Music critics reacted positively to "Kimi ni Aitaku Naru Kara." CDJournal was positive on the song's appearance on Love One. and the greatest hits album Love Collection ~Pink~, with the magazine praising Kenji Hino's production as "gorgeous." Tower Records stated: "The lyric 'Don't be kind to me, I'll miss you...' and the voice that reaches straight to your heart will heal your pain of true heartbreak."
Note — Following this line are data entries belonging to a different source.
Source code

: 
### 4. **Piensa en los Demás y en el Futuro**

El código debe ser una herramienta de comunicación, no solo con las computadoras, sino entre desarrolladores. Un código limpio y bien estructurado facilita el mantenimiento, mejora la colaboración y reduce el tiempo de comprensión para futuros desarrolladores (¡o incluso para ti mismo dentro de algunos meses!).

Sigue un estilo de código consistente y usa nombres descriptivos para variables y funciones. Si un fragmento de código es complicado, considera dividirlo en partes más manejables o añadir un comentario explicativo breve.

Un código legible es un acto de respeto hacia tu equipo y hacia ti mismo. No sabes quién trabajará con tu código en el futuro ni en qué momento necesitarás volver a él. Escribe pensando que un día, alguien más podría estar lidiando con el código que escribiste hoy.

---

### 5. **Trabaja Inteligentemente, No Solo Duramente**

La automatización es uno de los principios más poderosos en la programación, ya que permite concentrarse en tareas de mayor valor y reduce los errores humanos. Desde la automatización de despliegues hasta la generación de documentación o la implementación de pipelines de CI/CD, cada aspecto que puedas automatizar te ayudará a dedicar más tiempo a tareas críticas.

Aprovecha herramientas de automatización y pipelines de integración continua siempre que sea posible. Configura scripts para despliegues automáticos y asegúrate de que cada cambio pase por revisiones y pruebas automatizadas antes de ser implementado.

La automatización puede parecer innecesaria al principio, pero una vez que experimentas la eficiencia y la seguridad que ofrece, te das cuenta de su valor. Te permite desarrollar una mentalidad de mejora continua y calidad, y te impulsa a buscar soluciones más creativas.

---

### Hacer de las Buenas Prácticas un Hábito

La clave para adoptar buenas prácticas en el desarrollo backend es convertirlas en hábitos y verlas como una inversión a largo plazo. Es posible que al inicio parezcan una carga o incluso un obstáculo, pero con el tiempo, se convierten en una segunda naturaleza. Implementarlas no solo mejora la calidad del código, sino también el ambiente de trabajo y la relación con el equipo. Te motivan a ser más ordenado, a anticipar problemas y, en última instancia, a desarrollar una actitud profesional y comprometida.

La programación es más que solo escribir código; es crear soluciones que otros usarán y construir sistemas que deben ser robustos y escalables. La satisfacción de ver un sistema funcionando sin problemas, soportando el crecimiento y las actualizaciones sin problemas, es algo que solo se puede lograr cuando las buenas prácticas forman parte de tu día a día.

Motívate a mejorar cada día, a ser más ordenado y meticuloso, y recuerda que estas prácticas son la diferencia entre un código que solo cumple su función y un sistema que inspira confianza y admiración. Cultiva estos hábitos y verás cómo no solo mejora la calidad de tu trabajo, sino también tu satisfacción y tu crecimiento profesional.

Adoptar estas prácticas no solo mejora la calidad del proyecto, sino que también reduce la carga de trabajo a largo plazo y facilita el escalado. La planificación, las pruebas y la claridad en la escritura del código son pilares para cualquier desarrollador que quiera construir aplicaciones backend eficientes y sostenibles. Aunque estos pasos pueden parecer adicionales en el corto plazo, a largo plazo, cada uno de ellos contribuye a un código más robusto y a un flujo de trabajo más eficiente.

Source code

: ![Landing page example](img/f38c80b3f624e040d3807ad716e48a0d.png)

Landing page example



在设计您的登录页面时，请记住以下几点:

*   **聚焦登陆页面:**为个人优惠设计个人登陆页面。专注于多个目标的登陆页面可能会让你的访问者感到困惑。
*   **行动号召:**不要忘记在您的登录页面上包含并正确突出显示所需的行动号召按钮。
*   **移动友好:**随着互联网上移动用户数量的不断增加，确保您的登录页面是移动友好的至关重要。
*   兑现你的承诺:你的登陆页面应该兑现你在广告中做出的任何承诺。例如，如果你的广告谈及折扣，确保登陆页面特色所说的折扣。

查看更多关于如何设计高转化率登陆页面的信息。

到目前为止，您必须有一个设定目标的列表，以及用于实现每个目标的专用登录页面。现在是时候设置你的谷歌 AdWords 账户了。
==Commercial performance==
The song debuted at number nineteen on the Oricon Singles Chart, selling 5,222 units in its first week. This became Nishino's first single to crack the top twenty on Oricon. It continued to rank for a total of eight weeks, selling 12,412 physical copies in total. Digitally, "Kimi ni Aitaku Naru Kara" was a success in Japan, becoming her biggest-selling single to that point. The digital version of the single debuted at number 5 on the RIAJ Digital Track Chart. The single also reached number seven on the Billboard Japan Hot 100, becoming her first song to peak in the top ten of that chart. "Kimi ni Aitaku Naru Kara" was eventually certified double platinum by the Recording Industry Association of Japan (RIAJ) for both ringtone and full-length downloads of over 500,000 copies.

==Track listing==

| No. | Title | Lyrics | Music | Arranger(s) | Length |
|---|---|---|---|---|---|
| 1. | "Kimi ni Aitaku Naru Kara" | Kana Nishino, Kanako Kato | Kana Nishino, Jeff Miyahara, Kenji "JINO" Hino | Jeff Miyahara, Kenji "JINO" Hino | 4:05 |
| 2. | "Shitsuren Mode feat. WISE" | Kana Nishino, WISE | Skate Sonic EXP* | Skate Sonic EXP* | 5:28 |
| 3. | "Again" | Kana Nishino | Oliva Nervo, Mariam Nervo, Mathias Wollo, Henrik Korpi | SiZK | 3:37 |

==Charts==

| Chart (2009) | Peak position |
|---|---|
| Japan Weekly Chart (Oricon) | 19 |
| Japan Hot 100 (Billboard) | 7 |
| RIAJ Digital Track Chart) | 5 |
| Top Singles Sales (Billboard Japan) | 19 |

==Certification==

| Region | Certification | Certified units/sales |
| Japan (RIAJ) Ringtone | 2× Platinum | 500,000^{*} |
| Japan (RIAJ) Digital single | 2× Platinum | 500,000^{*} |
^{*} Sales figures based on certification alone.